13. Profiled guiding element consisting of sheet metal for guiding operations, comprising at least one guiding surface provided thereon, wherein the profiled guiding element comprises two projecting edge flanges on a longitudinal edge that are formed by profiling gaps in the longitudinal edge, and at least one surface of the profiled guiding element forms a guiding surface for at least one rolling body or sliding body.

14. Profiled guiding element according to claim 13, wherein at least one surface of the edge flanges forms the guiding surface for the at least one rolling body or sliding body.

15. Profiled guiding element according to claim 14, wherein the surface area lying between the two edge flanges and/or a partial area of the interior-sides facing each other of the two edge flanges forms at least one guiding surface for at least one rolling body or sliding body.

16. Profiled guiding element according to claim 14, wherein the surface area lying between the two edge flanges at least partially forms the guiding surface.

17. Profiled guiding element according to claim 14, wherein the interior sides facing each other of the two edge flanges at least partially form guiding surfaces.

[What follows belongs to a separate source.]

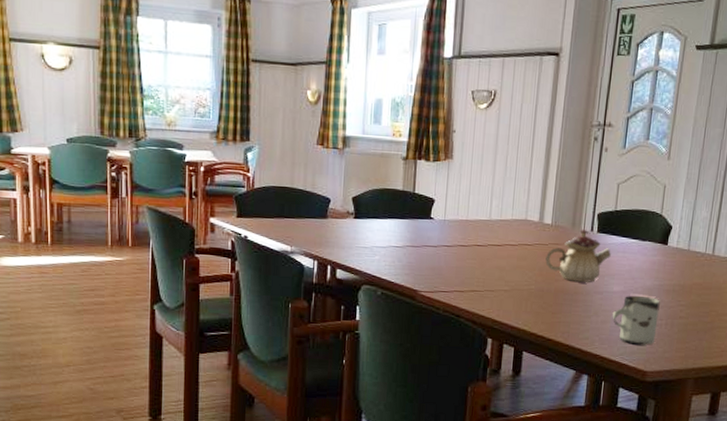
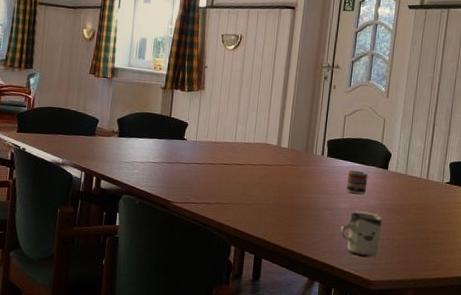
teapot: present [545,230,611,282] -> none [282,154,339,200]
cup: none [619,247,645,275] -> present [346,170,368,195]

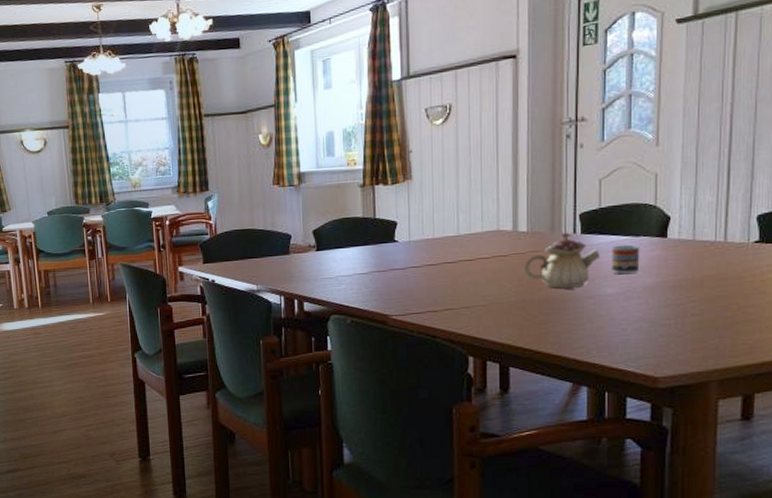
teapot: none [282,154,339,200] -> present [525,233,600,288]
cup: present [340,212,382,257] -> none [609,295,665,349]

18. Profiled guiding element according to claim 14, wherein the guiding surface is cross-sectionally arc-shaped and works together with rolling bodies that are spherical in shape.

19. Profiled guiding element according to claim 14, wherein the two edge flanges are arranged symmetrically to a plane in the center of the profiled guiding element.

20. Profiled guiding element according to claim 14, wherein the two edge flanges are arranged asymmetrically to a plane in the center of the profiled guiding element.

21. Profiled guiding element according to claim 14, wherein the exterior side of at least one of the two edge flanges forms at least one guiding surface.

22. Profiled guiding element according to claim 14, wherein the two edge flanges at least partially grip, in a pivoting manner, a sliding body that forms an internal joint element.

23. Profiled guiding element according to claim 22, wherein both of the interior sides of the two edge flanges facing each other and forming the guiding surface lie on a common surface of a cylinder.

24. Profiled guiding element according to claim 13, wherein the guiding operations include at least one of longitudinal guiding operations and pivoting guiding operations.

25. Profiled guiding element according to claim 13, wherein the surface area lying between the two edge flanges and/or a partial area of the interior sides facing each other of the two edge flanges forms at least one guiding surface for at least one rolling body or sliding body.

26. Profiled guiding element according to claim 13, wherein the surface area lying between the two edge flanges at least partially forms the guiding surface.

27. Profiled guiding element according to claim 13, wherein the interior sides facing each other of the two edge flanges at least partially form guiding surfaces.

28. Profiled guiding element according to claim 13, wherein the guiding surface is cross-sectionally arc-shaped and works together with rolling bodies that are spherical in shape.

29. Profiled guiding element according to claim 13, wherein the two edge flanges are arranged symmetrically to a plane in the center of the profiled guiding element.

30. Profiled guiding element according to claim 13, wherein the two edge flanges are arranged asymmetrically to a plane in the center of the profiled guiding element.

31. Profiled guiding element according to claim 13, wherein the exterior side of at least one of the two edge flanges forms at least one guiding surface.

32. Profiled guiding element according to claim 13, wherein the two edge flanges at least partially grip, in a pivoting manner, a sliding body that forms an internal joint element.